Given records:

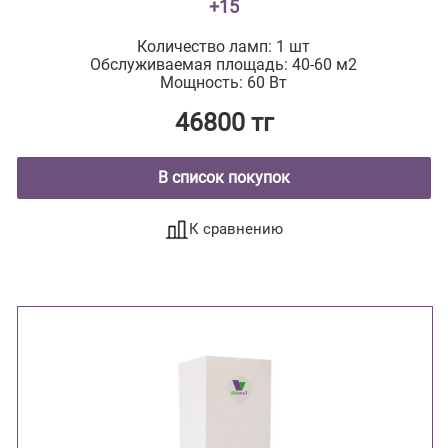
+15
Количество ламп: 1 шт
Обслуживаемая площадь: 40-60 м2
Мощность: 60 Вт
46800 тг
В список покупок
К сравнению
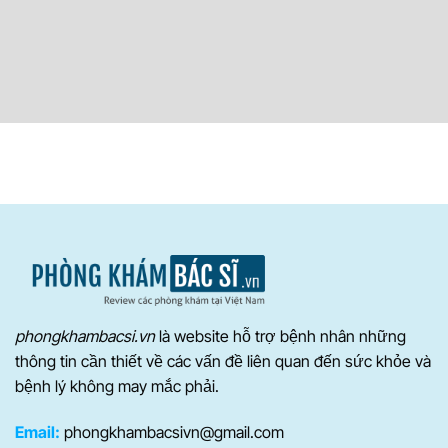
phongkhambacsi.vn
là website hỗ trợ bệnh nhân những
thông tin cần thiết về các vấn đề liên quan đến sức khỏe và
bệnh lý không may mắc phải.
Email:
phongkhambacsivn@gmail.com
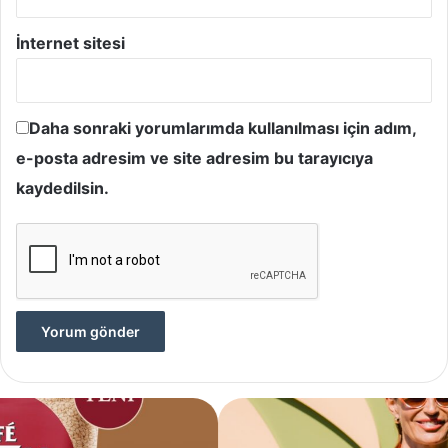
İnternet sitesi
Daha sonraki yorumlarımda kullanılması için adım,
e-posta adresim ve site adresim bu tarayıcıya
kaydedilsin.
Yves
Rocher,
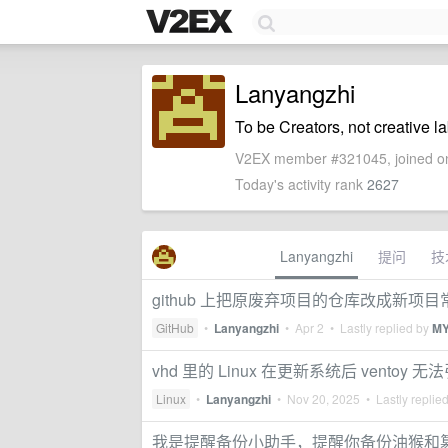
Lanyangzhi
To be Creators, not cr
V2EX member #321045, joined on
Today's activity rank
2627
Lanyangzhi
提问
技
github 上把原废弃项目的仓库改成新项
GitHub
•
Lanyangzhi
•
Apr 2
• Lastly replied by
M
vhd 里的 Linux 在更新系统后 ventoy
Linux
•
Lanyangzhi
•
Nov 20, 2025
• Lastly replie
我是提醒备份小助手，提醒你备份油猴和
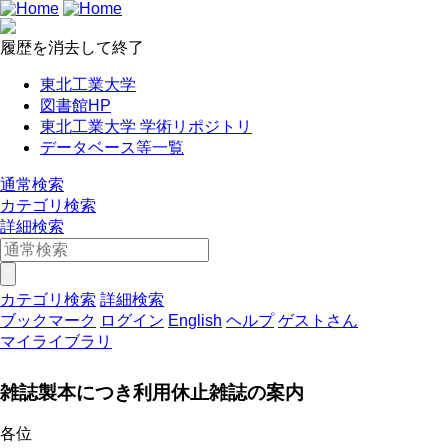
履歴を消去して終了
東北工業大学
図書館HP
東北工業大学 学術リポジトリ
データベース等一覧
通常検索
カテゴリ検索
詳細検索
カテゴリ検索
詳細検索
ブックマーク
ログイン
English
ヘルプ
ゲストさん
マイライブラリ
雑誌製本につき利用休止雑誌の案内
各位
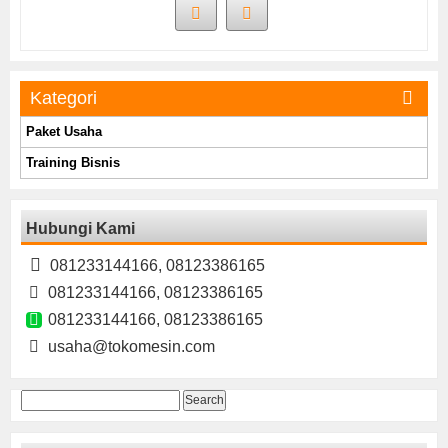
Kategori
Paket Usaha
Training Bisnis
Hubungi Kami
081233144166, 08123386165
081233144166, 08123386165
081233144166, 08123386165
usaha@tokomesin.com
Search
for:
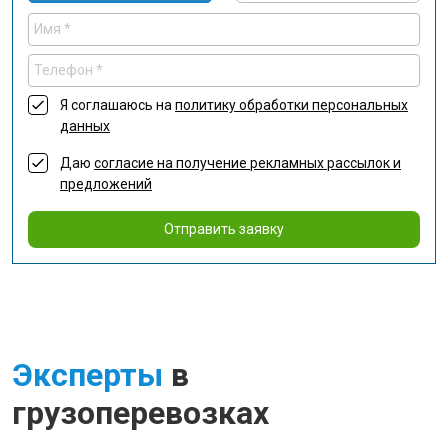
Я соглашаюсь на
политику обработки персональных
данных
Даю
согласие на получение рекламных рассылок и
предложений
Отправить заявку
Эксперты
в
грузоперевозках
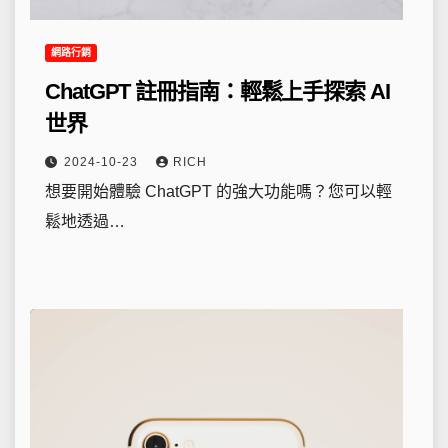
網路行銷
ChatGPT 註冊指南：輕鬆上手探索 AI
世界
2024-10-23
RICH
想要開始體驗 ChatGPT 的強大功能嗎？您可以輕
鬆地透過…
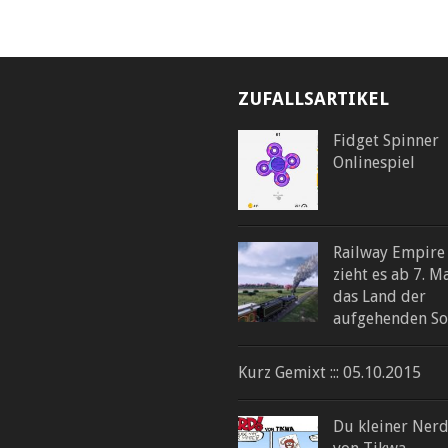
ZUFALLSARTIKEL
Fidget Spinner
Onlinespiel
Railway Empire
zieht es ab 7. Ma
das Land der
aufgehenden S
Kurz Gemixt ::: 05.10.2015
Du kleiner Nerd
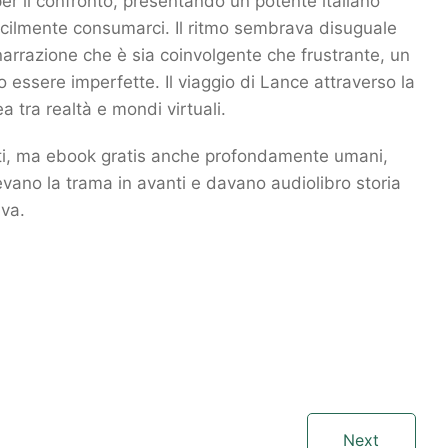
 per il confronto, presentando un potente italiano
facilmente consumarci. Il ritmo sembrava disuguale
 narrazione che è sia coinvolgente che frustrante, un
 essere imperfette. Il viaggio di Lance attraverso la
a tra realtà e mondi virtuali.
nti, ma ebook gratis anche profondamente umani,
gevano la trama in avanti e davano audiolibro storia
iva.
Next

Problem to work on: Where a line of the data above includes the string "bệnh", pull it out.

The completed task:
là website hỗ trợ bệnh nhân những
bệnh lý không may mắc phải.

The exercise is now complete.